Danny, thanks for teaching right up to the end. You were and always will be a teacher, an activist, an agitator, a music maker, a writer, a lover, a philosopher, an inspirer. Thanks, my brother, for your brief stint on this planet, for giving so much. You have been loved, and you will be missed.
[email protected] www.rickyfishman.com
Hey Ricky
Thank you for your beautiful and passionate words.
We all miss our brother Danny.
Eduardo
I am saddened to read of Daniel Cassidy’s passing. I only met him once, several years ago, but the meeting has always stayed in my mind. In fact, I recounted it to a friend only a week or so ago.

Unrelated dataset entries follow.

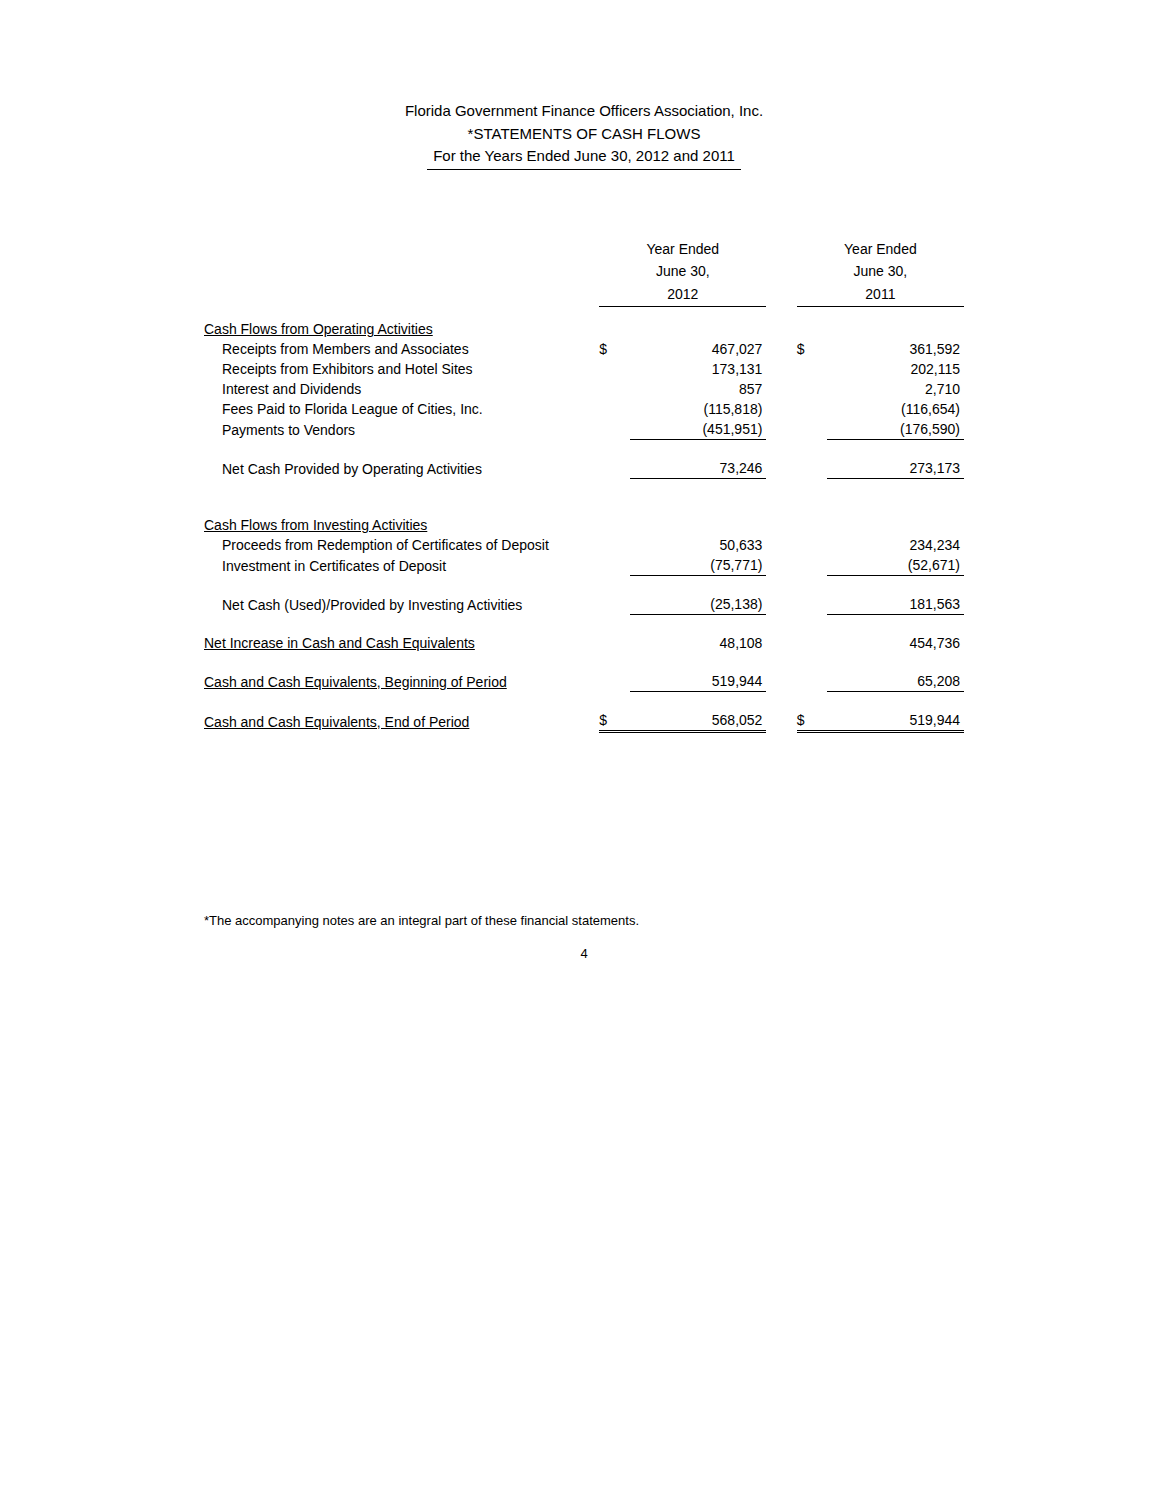Florida Government Finance Officers Association, Inc. *STATEMENTS OF CASH FLOWS For the Years Ended June 30, 2012 and 2011
| | Year Ended | | Year Ended |
| | June 30, | | June 30, |
| | 2012 | | 2011 |
| Cash Flows from Operating Activities | | | | | |
| Receipts from Members and Associates | $ | 467,027 | | $ | 361,592 |
| Receipts from Exhibitors and Hotel Sites | | 173,131 | | | 202,115 |
| Interest and Dividends | | 857 | | | 2,710 |
| Fees Paid to Florida League of Cities, Inc. | | (115,818) | | | (116,654) |
| Payments to Vendors | | (451,951) | | | (176,590) |
| Net Cash Provided by Operating Activities | | 73,246 | | | 273,173 |
| Cash Flows from Investing Activities | | | | | |
| Proceeds from Redemption of Certificates of Deposit | | 50,633 | | | 234,234 |
| Investment in Certificates of Deposit | | (75,771) | | | (52,671) |
| Net Cash (Used)/Provided by Investing Activities | | (25,138) | | | 181,563 |
| Net Increase in Cash and Cash Equivalents | | 48,108 | | | 454,736 |
| Cash and Cash Equivalents, Beginning of Period | | 519,944 | | | 65,208 |
| Cash and Cash Equivalents, End of Period | $ | 568,052 | | $ | 519,944 |
*The accompanying notes are an integral part of these financial statements.
4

I walked into an empty classroom at New College one morning to do some last-minute preparation, for a presentation I was giving in half an hour. Daniel walked in a bit later and told me he would need to use the room in ten minutes. We exchanged a few words as we both fussed with our papers. I forget now how we got there, but for some reason he quoted the opening of the Aeneid – “Arma virumque cano -” and I completed it – “Troiae qui primus ab oris,” like the good Latin student I had been in high school. He said he hadn’t heard anyone quote that passage in Latin in a long time. We talked a bit about our respective Latin studies, and introduced ourselves. When I heard he was Professor of Irish Studies, I asked him if he had ever heard the theory that much Jamaican/reggae slang comes from Gaelic words that had entered their language centuries earlier, when Irish immigrants and indentured servants settled in Jamaica. Forgetting about his papers, he walked up to the blackboard and for the next ten minutes, wrote down every Jamaican slang term I threw at him, and figured out its Gaelic origins. It was obvious to me that this was a man in love with language, with teaching, as well as with learning. It was an unexpected, brief but truly delightful and memorable encounter.